Upgrading pizza may require new dough products or toppings, but not new equipment. In fact, the most important ingredient may not be one that needs to be purchased at all. “You need to listen to your customers and take their input very seriously,” said Green. “A consistently great product supported by good marketing is a recipe for success.”
Limited-Time Offerings
The most effective way to offer the best of both worlds—familiar favorites and trendy new varieties—is on an in-and-out promotional basis.
Marcus Watson, general manager for Buzz Buy stores in Magnolia, Ark., has also seen pizza evolve into a more upscale product. “The average person has grown bored with their same old pizza,” he said. “For us, this is a becoming a gourmet sale.”
CWIP Inc., Buzz Buy’s parent company, contracts with Hunt Brothers Pizza, which has a couple of limited-time pizza offerings: Philly Cheesesteak and Buffalo Chicken.
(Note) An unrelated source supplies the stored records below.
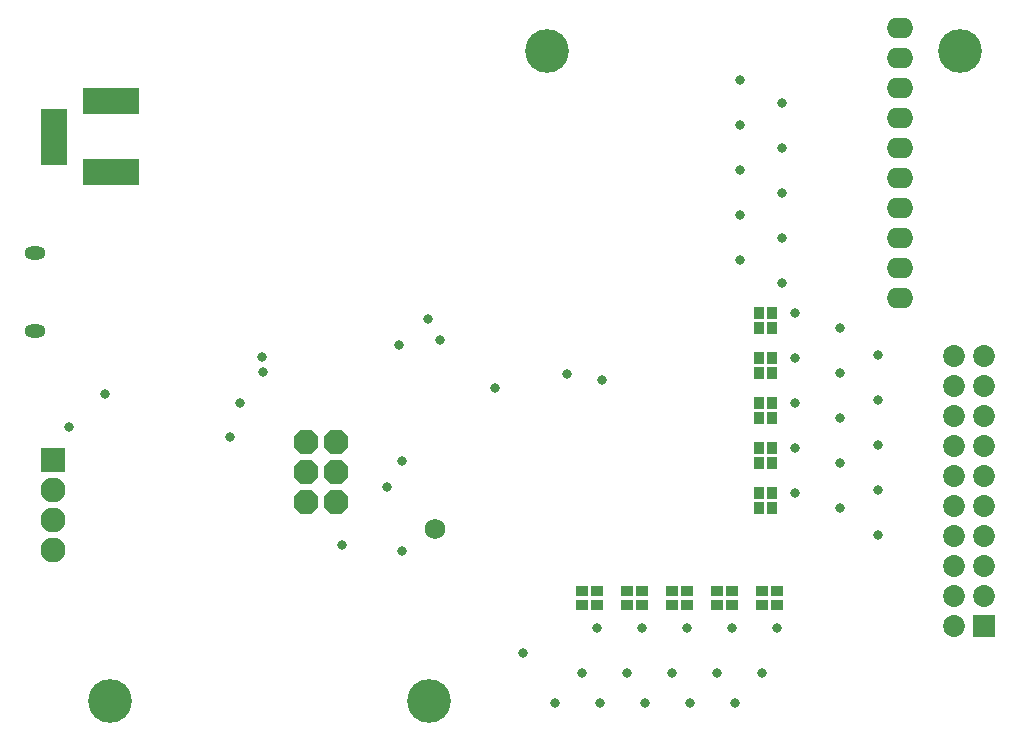
<source format=gbs>
G04 Layer_Color=8150272*
%FSLAX24Y24*%
%MOIN*%
G70*
G01*
G75*
%ADD64R,0.0356X0.0415*%
%ADD80C,0.0680*%
%ADD81C,0.1458*%
%ADD82O,0.0710X0.0434*%
%ADD83R,0.1852X0.0867*%
%ADD84R,0.0867X0.1852*%
%ADD85O,0.0880X0.0680*%
%ADD86R,0.0730X0.0730*%
%ADD87C,0.0730*%
%ADD88P,0.0888X8X112.5*%
%ADD89C,0.0830*%
%ADD90R,0.0830X0.0830*%
%ADD91C,0.0320*%
%ADD92R,0.0415X0.0356*%
D64*
X35226Y32500D02*
D03*
X34774D02*
D03*
X35226Y33000D02*
D03*
X34774D02*
D03*
X35226Y34000D02*
D03*
X34774D02*
D03*
X35226Y34500D02*
D03*
X34774D02*
D03*
X35226Y35500D02*
D03*
X34774D02*
D03*
X35226Y36000D02*
D03*
X34774D02*
D03*
X35226Y37000D02*
D03*
X34774D02*
D03*
X35226Y37500D02*
D03*
X34774D02*
D03*
X35226Y38500D02*
D03*
X34774D02*
D03*
X35226Y39000D02*
D03*
X34774D02*
D03*
D80*
X13800Y43700D02*
D03*
X13700D02*
D03*
X13600D02*
D03*
X13500D02*
D03*
X13400D02*
D03*
X13300D02*
D03*
X13200Y43706D02*
D03*
X13100Y43700D02*
D03*
X13000D02*
D03*
X12900D02*
D03*
X12800D02*
D03*
X12700D02*
D03*
X11300Y44300D02*
D03*
Y44400D02*
D03*
Y44500D02*
D03*
Y44600D02*
D03*
Y44700D02*
D03*
Y44800D02*
D03*
Y44950D02*
D03*
Y45050D02*
D03*
Y45150D02*
D03*
Y45250D02*
D03*
Y45350D02*
D03*
X13750Y46100D02*
D03*
X13650D02*
D03*
X13550D02*
D03*
X13450D02*
D03*
X13350D02*
D03*
X13250D02*
D03*
X13100D02*
D03*
X13000D02*
D03*
X12900D02*
D03*
X12800D02*
D03*
X12700D02*
D03*
X24000Y31800D02*
D03*
D81*
X41496Y47728D02*
D03*
X27717D02*
D03*
X23780Y26075D02*
D03*
X13150D02*
D03*
D82*
X10648Y38401D02*
D03*
Y40999D02*
D03*
D83*
X13200Y46069D02*
D03*
Y43706D02*
D03*
D84*
X11271Y44868D02*
D03*
D85*
X39470Y48500D02*
D03*
Y47500D02*
D03*
Y46500D02*
D03*
Y44500D02*
D03*
Y45500D02*
D03*
Y43500D02*
D03*
Y42500D02*
D03*
Y41500D02*
D03*
Y39500D02*
D03*
Y40500D02*
D03*
D86*
X42270Y28550D02*
D03*
D87*
Y29550D02*
D03*
Y30550D02*
D03*
Y31550D02*
D03*
Y32550D02*
D03*
Y33550D02*
D03*
X41270Y28550D02*
D03*
Y29550D02*
D03*
Y30550D02*
D03*
Y31550D02*
D03*
Y32550D02*
D03*
Y33550D02*
D03*
X42270Y34550D02*
D03*
X41270D02*
D03*
Y35550D02*
D03*
X42270D02*
D03*
Y37550D02*
D03*
X41270D02*
D03*
Y36550D02*
D03*
X42270D02*
D03*
D88*
X20700Y32700D02*
D03*
X19700D02*
D03*
X20700Y33700D02*
D03*
X19700D02*
D03*
X20700Y34700D02*
D03*
X19700D02*
D03*
D89*
X11250Y33100D02*
D03*
Y32100D02*
D03*
Y31100D02*
D03*
D90*
Y34100D02*
D03*
D91*
X29550Y36750D02*
D03*
X13000Y36300D02*
D03*
X17150Y34850D02*
D03*
X17500Y36000D02*
D03*
X11800Y35200D02*
D03*
X18228Y37522D02*
D03*
X28400Y36950D02*
D03*
X24150Y38100D02*
D03*
X23750Y38800D02*
D03*
X18250Y37010D02*
D03*
X22900Y34050D02*
D03*
X20900Y31250D02*
D03*
X22900Y31050D02*
D03*
X22400Y33200D02*
D03*
X22800Y37930D02*
D03*
X26913Y27663D02*
D03*
X26000Y36500D02*
D03*
X31000Y26000D02*
D03*
X29500D02*
D03*
X28000D02*
D03*
X32500D02*
D03*
X34000D02*
D03*
X28900Y27000D02*
D03*
X29400Y28500D02*
D03*
X30400Y27000D02*
D03*
X30900Y28500D02*
D03*
X31900Y27000D02*
D03*
X32400Y28500D02*
D03*
X33400Y27000D02*
D03*
X34900D02*
D03*
X35400Y28500D02*
D03*
X33900D02*
D03*
X38750Y37600D02*
D03*
Y36100D02*
D03*
Y34600D02*
D03*
Y33100D02*
D03*
Y31600D02*
D03*
X37500Y32500D02*
D03*
Y34000D02*
D03*
X36000Y33000D02*
D03*
Y34500D02*
D03*
X37500Y35500D02*
D03*
X36000Y36000D02*
D03*
X37500Y37000D02*
D03*
X36000Y37500D02*
D03*
X37500Y38500D02*
D03*
X36000Y39000D02*
D03*
X35550Y40000D02*
D03*
X34150Y46750D02*
D03*
X35550Y46000D02*
D03*
X34150Y45250D02*
D03*
Y43750D02*
D03*
X35550Y44500D02*
D03*
Y43000D02*
D03*
X34150Y42250D02*
D03*
X35550Y41500D02*
D03*
X34150Y40750D02*
D03*
D92*
X28900Y29274D02*
D03*
Y29726D02*
D03*
X29400Y29274D02*
D03*
Y29726D02*
D03*
X30400Y29274D02*
D03*
Y29726D02*
D03*
X30900Y29274D02*
D03*
Y29726D02*
D03*
X31900Y29274D02*
D03*
Y29726D02*
D03*
X32400Y29274D02*
D03*
Y29726D02*
D03*
X33400Y29274D02*
D03*
Y29726D02*
D03*
X33900Y29274D02*
D03*
Y29726D02*
D03*
X34900Y29274D02*
D03*
Y29726D02*
D03*
X35400Y29274D02*
D03*
Y29726D02*
D03*
M02*

</source>
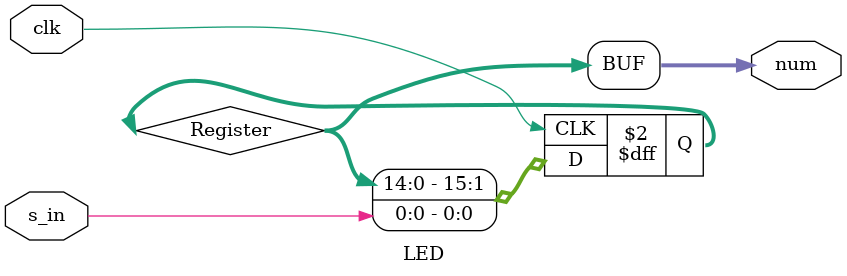
<source format=v>
`timescale 1ns / 1ps
module LED(
		input wire clk,
		input wire s_in,
		output wire [15:0] num
    );
		reg [15:0] Register;
		always @(posedge clk) begin
			Register <= {Register[14:0], s_in};
		end
		assign num = Register;


endmodule

</source>
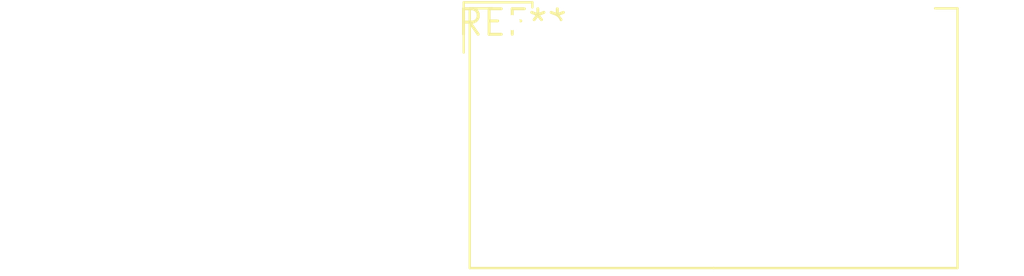
<source format=kicad_pcb>
(kicad_pcb (version 20240108) (generator pcbnew)

  (general
    (thickness 1.6)
  )

  (paper "A4")
  (layers
    (0 "F.Cu" signal)
    (31 "B.Cu" signal)
    (32 "B.Adhes" user "B.Adhesive")
    (33 "F.Adhes" user "F.Adhesive")
    (34 "B.Paste" user)
    (35 "F.Paste" user)
    (36 "B.SilkS" user "B.Silkscreen")
    (37 "F.SilkS" user "F.Silkscreen")
    (38 "B.Mask" user)
    (39 "F.Mask" user)
    (40 "Dwgs.User" user "User.Drawings")
    (41 "Cmts.User" user "User.Comments")
    (42 "Eco1.User" user "User.Eco1")
    (43 "Eco2.User" user "User.Eco2")
    (44 "Edge.Cuts" user)
    (45 "Margin" user)
    (46 "B.CrtYd" user "B.Courtyard")
    (47 "F.CrtYd" user "F.Courtyard")
    (48 "B.Fab" user)
    (49 "F.Fab" user)
    (50 "User.1" user)
    (51 "User.2" user)
    (52 "User.3" user)
    (53 "User.4" user)
    (54 "User.5" user)
    (55 "User.6" user)
    (56 "User.7" user)
    (57 "User.8" user)
    (58 "User.9" user)
  )

  (setup
    (pad_to_mask_clearance 0)
    (pcbplotparams
      (layerselection 0x00010fc_ffffffff)
      (plot_on_all_layers_selection 0x0000000_00000000)
      (disableapertmacros false)
      (usegerberextensions false)
      (usegerberattributes false)
      (usegerberadvancedattributes false)
      (creategerberjobfile false)
      (dashed_line_dash_ratio 12.000000)
      (dashed_line_gap_ratio 3.000000)
      (svgprecision 4)
      (plotframeref false)
      (viasonmask false)
      (mode 1)
      (useauxorigin false)
      (hpglpennumber 1)
      (hpglpenspeed 20)
      (hpglpendiameter 15.000000)
      (dxfpolygonmode false)
      (dxfimperialunits false)
      (dxfusepcbnewfont false)
      (psnegative false)
      (psa4output false)
      (plotreference false)
      (plotvalue false)
      (plotinvisibletext false)
      (sketchpadsonfab false)
      (subtractmaskfromsilk false)
      (outputformat 1)
      (mirror false)
      (drillshape 1)
      (scaleselection 1)
      (outputdirectory "")
    )
  )

  (net 0 "")

  (footprint "JST_PUD_S22B-PUDSS-1_2x11_P2.00mm_Horizontal" (layer "F.Cu") (at 0 0))

)

</source>
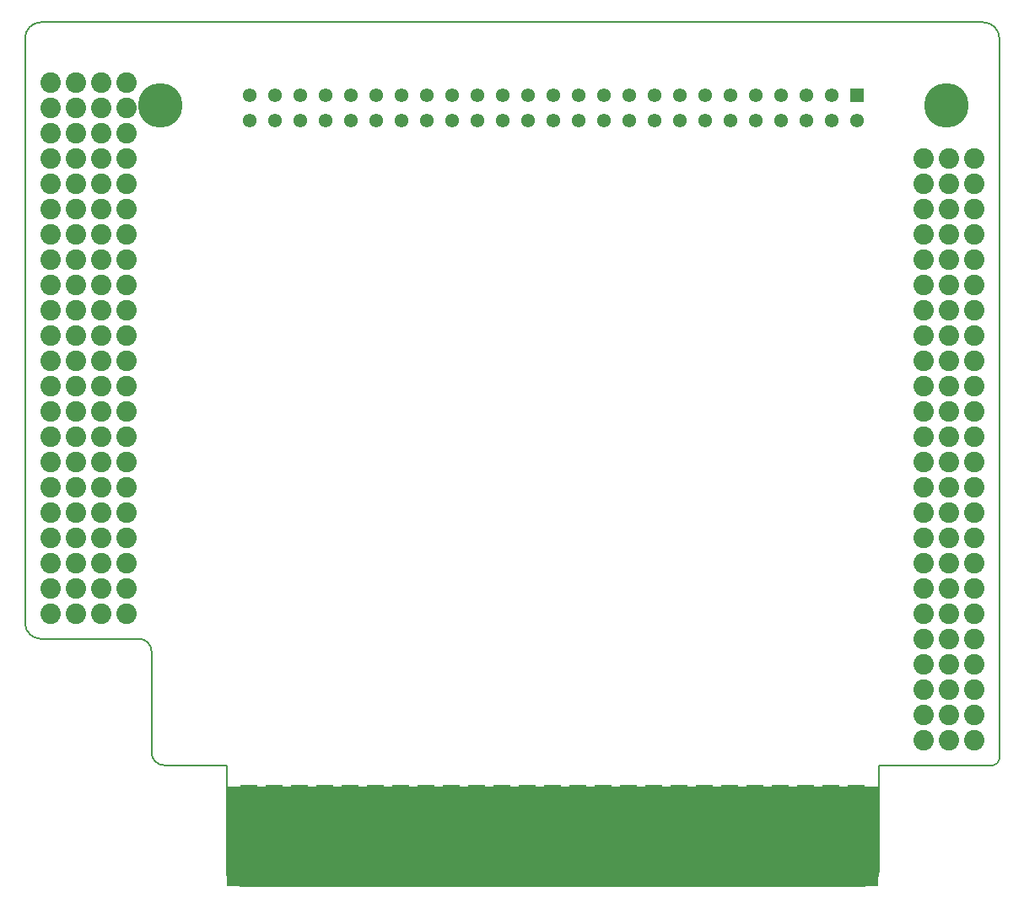
<source format=gbr>
G04 DesignSpark PCB PRO Gerber Version 10.0 Build 5299*
G04 #@! TF.Part,Single*
G04 #@! TF.FileFunction,Soldermask,Top*
G04 #@! TF.FilePolarity,Negative*
%FSLAX35Y35*%
%MOIN*%
G04 #@! TA.AperFunction,SMDPad,CuDef*
%ADD13R,0.06893X0.29728*%
%ADD12R,0.06893X0.35633*%
G04 #@! TA.AperFunction,ComponentPad*
%ADD124R,0.05450X0.05450*%
G04 #@! TD.AperFunction*
%ADD23C,0.00500*%
G04 #@! TA.AperFunction,ComponentPad*
%ADD125C,0.05450*%
G04 #@! TA.AperFunction,WasherPad*
%ADD10C,0.08074*%
%ADD123R,2.57639X0.39371*%
G04 #@! TA.AperFunction,ComponentPad*
%ADD126C,0.17600*%
G04 #@! TD.AperFunction*
X0Y0D02*
D02*
D10*
X67485Y117207D03*
Y127207D03*
Y137207D03*
Y147207D03*
Y157207D03*
Y167207D03*
Y177207D03*
Y187207D03*
Y197207D03*
Y207207D03*
Y217207D03*
Y227207D03*
Y237207D03*
Y247207D03*
Y257207D03*
Y267207D03*
Y277207D03*
Y287207D03*
Y297207D03*
Y307207D03*
Y317207D03*
Y327207D03*
X77485Y117207D03*
Y127207D03*
Y137207D03*
Y147207D03*
Y157207D03*
Y167207D03*
Y177207D03*
Y187207D03*
Y197207D03*
Y207207D03*
Y217207D03*
Y227207D03*
Y237207D03*
Y247207D03*
Y257207D03*
Y267207D03*
Y277207D03*
Y287207D03*
Y297207D03*
Y307207D03*
Y317207D03*
Y327207D03*
X87485Y117207D03*
Y127207D03*
Y137207D03*
Y147207D03*
Y157207D03*
Y167207D03*
Y177207D03*
Y187207D03*
Y197207D03*
Y207207D03*
Y217207D03*
Y227207D03*
Y237207D03*
Y247207D03*
Y257207D03*
Y267207D03*
Y277207D03*
Y287207D03*
Y297207D03*
Y307207D03*
Y317207D03*
Y327207D03*
X97485Y117207D03*
Y127207D03*
Y137207D03*
Y147207D03*
Y157207D03*
Y167207D03*
Y177207D03*
Y187207D03*
Y197207D03*
Y207207D03*
Y217207D03*
Y227207D03*
Y237207D03*
Y247207D03*
Y257207D03*
Y267207D03*
Y277207D03*
Y287207D03*
Y297207D03*
Y307207D03*
Y317207D03*
Y327207D03*
X412485Y67207D03*
Y77207D03*
Y87207D03*
Y97207D03*
Y107207D03*
Y117207D03*
Y127207D03*
Y137207D03*
Y147207D03*
Y157207D03*
Y167207D03*
Y177207D03*
Y187207D03*
Y197207D03*
Y207207D03*
Y217207D03*
Y227207D03*
Y237207D03*
Y247207D03*
Y257207D03*
Y267207D03*
Y277207D03*
Y287207D03*
Y297207D03*
X422485Y67207D03*
Y77207D03*
Y87207D03*
Y97207D03*
Y107207D03*
Y117207D03*
Y127207D03*
Y137207D03*
Y147207D03*
Y157207D03*
Y167207D03*
Y177207D03*
Y187207D03*
Y197207D03*
Y207207D03*
Y217207D03*
Y227207D03*
Y237207D03*
Y247207D03*
Y257207D03*
Y267207D03*
Y277207D03*
Y287207D03*
Y297207D03*
X432485Y67207D03*
Y77207D03*
Y87207D03*
Y97207D03*
Y107207D03*
Y117207D03*
Y127207D03*
Y137207D03*
Y147207D03*
Y157207D03*
Y167207D03*
Y177207D03*
Y187207D03*
Y197207D03*
Y207207D03*
Y217207D03*
Y227207D03*
Y237207D03*
Y247207D03*
Y257207D03*
Y267207D03*
Y277207D03*
Y287207D03*
Y297207D03*
D02*
D12*
X145989Y31616D03*
D03*
X155989D03*
D03*
X165989D03*
D03*
X175989D03*
X185989D03*
D03*
X195989D03*
D03*
X205989D03*
D03*
X215989D03*
D03*
X225989D03*
D03*
X235989D03*
D03*
X245989D03*
D03*
X255989D03*
D03*
X265989D03*
D03*
X275989D03*
D03*
X285989D03*
D03*
X295989D03*
D03*
X305989D03*
D03*
X315989D03*
D03*
X325989D03*
D03*
X335989D03*
D03*
X345989D03*
D03*
X355989D03*
D03*
X365989D03*
D03*
X375989D03*
D03*
X385989D03*
D03*
D02*
D13*
X175989Y34569D03*
D02*
D23*
X142450Y9569D02*
G75*
G02*
X137170Y14849I0J5280D01*
G01*
Y57207D01*
X112485D01*
G75*
G02*
X107485Y62207I0J5000D01*
G01*
Y102207D01*
G75*
G03*
X102485Y107207I-5000J0D01*
G01*
X63735D01*
G75*
G02*
X57485Y113457I0J6250D01*
G01*
Y344707D01*
G75*
G02*
X63735Y350957I6250J0D01*
G01*
X436235D01*
G75*
G02*
X442485Y344707I0J-6250D01*
G01*
Y59707D01*
G75*
G02*
X439985Y57207I-2500J0D01*
G01*
X394807D01*
Y15066D01*
G75*
G02*
X389310Y9569I-5497J0D01*
G01*
X142450D01*
D02*
D123*
X266005Y29254D03*
D02*
D124*
X386235Y322207D03*
D02*
D125*
X146235Y312207D03*
Y322207D03*
X156235Y312207D03*
Y322207D03*
X166235Y312207D03*
Y322207D03*
X176235Y312207D03*
Y322207D03*
X186235Y312207D03*
Y322207D03*
X196235Y312207D03*
Y322207D03*
X206235Y312207D03*
Y322207D03*
X216235Y312207D03*
Y322207D03*
X226235Y312207D03*
Y322207D03*
X236235Y312207D03*
Y322207D03*
X246235Y312207D03*
Y322207D03*
X256235Y312207D03*
Y322207D03*
X266235Y312207D03*
Y322207D03*
X276235Y312207D03*
Y322207D03*
X286235Y312207D03*
Y322207D03*
X296235Y312207D03*
Y322207D03*
X306235Y312207D03*
Y322207D03*
X316235Y312207D03*
Y322207D03*
X326235Y312207D03*
Y322207D03*
X336235Y312207D03*
Y322207D03*
X346235Y312207D03*
Y322207D03*
X356235Y312207D03*
Y322207D03*
X366235Y312207D03*
Y322207D03*
X376235Y312207D03*
Y322207D03*
X386235Y312207D03*
D02*
D126*
X111035Y318207D03*
X421435D03*
X0Y0D02*
M02*

</source>
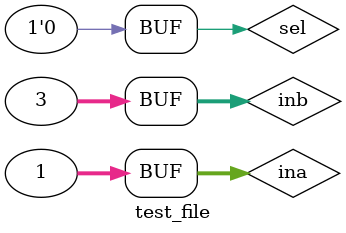
<source format=v>
`timescale 1ns / 1ps


module test_file;
/*
reg [9:0] address;
wire [31:0] instruction;


instruction_memory ins(
                    address,
                    instruction
                        );
                        
 initial begin 
 
 address = 10'b00_0000_0001;
#50 
 address = 10'b00_0000_0011;
 end
*/
/*
reg [31:0] ina,inb;
wire [31:0] out;

adder add(ina,inb,out);
 initial begin 
 
 ina = 1209;
 inb = 4565;

#50; 
 end*/
 /**
reg clk,reset;
reg PCSrc, PC_write;
reg [31:0] PC_Branch;
wire [31:0] PC_IF, INSTRUCTION_IF;

IF iff(
clk,reset,
PCSrc, PC_write,
PC_Branch,
PC_IF, INSTRUCTION_IF
    );

always #10 clk = ~clk;

  initial begin
    #0 clk=1'b0;
       reset=1'b1;
       
       PCSrc = 1'b0;
       PC_write = 1'b1;    
       PC_Branch = 32'b0;  
       
    
    
  
  end
    **/
    
reg [31:0] ina,inb;
reg sel;
wire [31:0] out;     
    
    
mux2_1 mmu(
ina,inb,
sel,
out  );

initial begin 
#0
sel = 1'b0;
ina = 32'b0000000000000000000000000000001;
inb = 32'b0000000000000000000000000000011;
#100;


end


   
endmodule

</source>
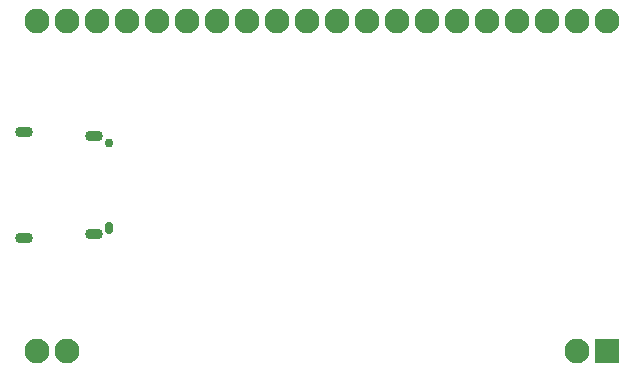
<source format=gbr>
%TF.GenerationSoftware,KiCad,Pcbnew,5.99.0-unknown-2a6c73b8df~142~ubuntu21.04.1*%
%TF.CreationDate,2021-10-24T13:29:39+00:00*%
%TF.ProjectId,wederian,77656465-7269-4616-9e2e-6b696361645f,rev?*%
%TF.SameCoordinates,Original*%
%TF.FileFunction,Soldermask,Bot*%
%TF.FilePolarity,Negative*%
%FSLAX46Y46*%
G04 Gerber Fmt 4.6, Leading zero omitted, Abs format (unit mm)*
G04 Created by KiCad (PCBNEW 5.99.0-unknown-2a6c73b8df~142~ubuntu21.04.1) date 2021-10-24 13:29:39*
%MOMM*%
%LPD*%
G01*
G04 APERTURE LIST*
G04 Aperture macros list*
%AMRoundRect*
0 Rectangle with rounded corners*
0 $1 Rounding radius*
0 $2 $3 $4 $5 $6 $7 $8 $9 X,Y pos of 4 corners*
0 Add a 4 corners polygon primitive as box body*
4,1,4,$2,$3,$4,$5,$6,$7,$8,$9,$2,$3,0*
0 Add four circle primitives for the rounded corners*
1,1,$1+$1,$2,$3*
1,1,$1+$1,$4,$5*
1,1,$1+$1,$6,$7*
1,1,$1+$1,$8,$9*
0 Add four rect primitives between the rounded corners*
20,1,$1+$1,$2,$3,$4,$5,0*
20,1,$1+$1,$4,$5,$6,$7,0*
20,1,$1+$1,$6,$7,$8,$9,0*
20,1,$1+$1,$8,$9,$2,$3,0*%
G04 Aperture macros list end*
%ADD10C,0.751600*%
%ADD11O,0.751600X1.051600*%
%ADD12O,1.501600X0.901600*%
%ADD13RoundRect,0.050800X1.000000X1.000000X-1.000000X1.000000X-1.000000X-1.000000X1.000000X-1.000000X0*%
%ADD14C,2.101600*%
G04 APERTURE END LIST*
D10*
%TO.C,J1*%
X145083674Y-97386680D03*
D11*
X145083674Y-104586680D03*
D12*
X137883674Y-96496680D03*
X137883674Y-105476680D03*
X143833674Y-96856680D03*
X143833674Y-105116680D03*
%TD*%
D13*
%TO.C,LCD1*%
X187250000Y-115000000D03*
D14*
X184710000Y-115000000D03*
X141530000Y-115000000D03*
X138990000Y-115000000D03*
X138990000Y-87060000D03*
X141530000Y-87060000D03*
X144070000Y-87060000D03*
X146610000Y-87060000D03*
X149150000Y-87060000D03*
X151690000Y-87060000D03*
X154230000Y-87060000D03*
X156770000Y-87060000D03*
X159310000Y-87060000D03*
X161850000Y-87060000D03*
X164390000Y-87060000D03*
X166930000Y-87060000D03*
X169470000Y-87060000D03*
X172010000Y-87060000D03*
X174550000Y-87060000D03*
X177090000Y-87060000D03*
X179630000Y-87060000D03*
X182170000Y-87060000D03*
X184710000Y-87060000D03*
X187250000Y-87060000D03*
%TD*%
M02*

</source>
The Philly Cheesesteak product debuted over the summer to much fanfare. It includes white cheddar cheese sauce, slices of beef steak, green peppers, onions and mozzarella cheese.
According to Watson, the addition of the limited-time-only (LTO) pizza was a success. “Anytime we can mix up our menu and offer something new it becomes an attractive draw for us,” he said.
The Buffalo Chicken pizza did similarly well. “I would love to see LTO’s integrated into the menu on a regular basis,” Watson said.
Hunt Brothers said it plans to do just that. The company has a research and development team that is testing other LTO pizza varieties plus other menu items like chicken tenders.
Jill Dreher, owner of a single JD’s Quick Stop convenience stores in Akron, Colo., has not only embraced Hunt Brothers’ limited-time specialty pizzas, but constantly looks for ways to bring new flavors to her consumers. In fact, she adds toppings requested by customers—fajita chicken, pineapple, ham and others—to the standard Hunt Brothers menu to ensure that her offerings reflect local consumers’ tastes.
“Every time they come out with an LTO for a couple of months we do real well with it,” Dreher said. “We do it every year in the spring. It doesn’t seem to cut into our regular pizza sales. Whenever they bring it out, sales are over and above what we would normally sell.”
At presstime, JD’s had yet to introduce the Philly Cheesesteak product, but Dreher was looking forward to its arrival. In all, pizza accounts for approximately 8% of the three-year-old store’s total sales.
In addition to pizza, JD’s features a small deli area where staffers make proprietary breakfast burritos, freshly made sandwiches and wraps, a chef salads, chicken wings and fresh-baked cookies. Merchandising efforts are limited to a few posters and marketing outside the stores has been minimal, but the foodservice program is trumpeted in a host of local radio commercials.
Pricing for all pizzas is $10 per 12-inch pie and includes any or all toppings. “We are strongly committed to quality and value,” said Dreher. “If somebody orders a supreme pizza they’re going to get a little pinch of everything. If they order simply pepperoni, they’re going to get it smothered with pepperoni.”
Being in a rural area, JD’s customers prefer the old favorites when it comes to pizza.
“Our most popular pizzas are the traditional pepperoni and cheese—nothing exotic” said Dreher. “But we operate in a small town. I would imagine that in bigger college towns you might run into a greater demand for a gourmet product, but for us the old standbys are what we sell the most of and what are most often requested.”
Did You Know…
Today’s pizza consumers are much more likely to order pizza online. According to a Technomic survey of pizza customers 16% said they always or almost always order pizza online and only 47% reported that they never utilize the Internet to order pizza for delivery. Additionally, 20% of those polled indicated that they would like more pizza chains to offer dine-in eating areas, and 38% said they would like these locations to offer drive-through service for pickup and carryout orders.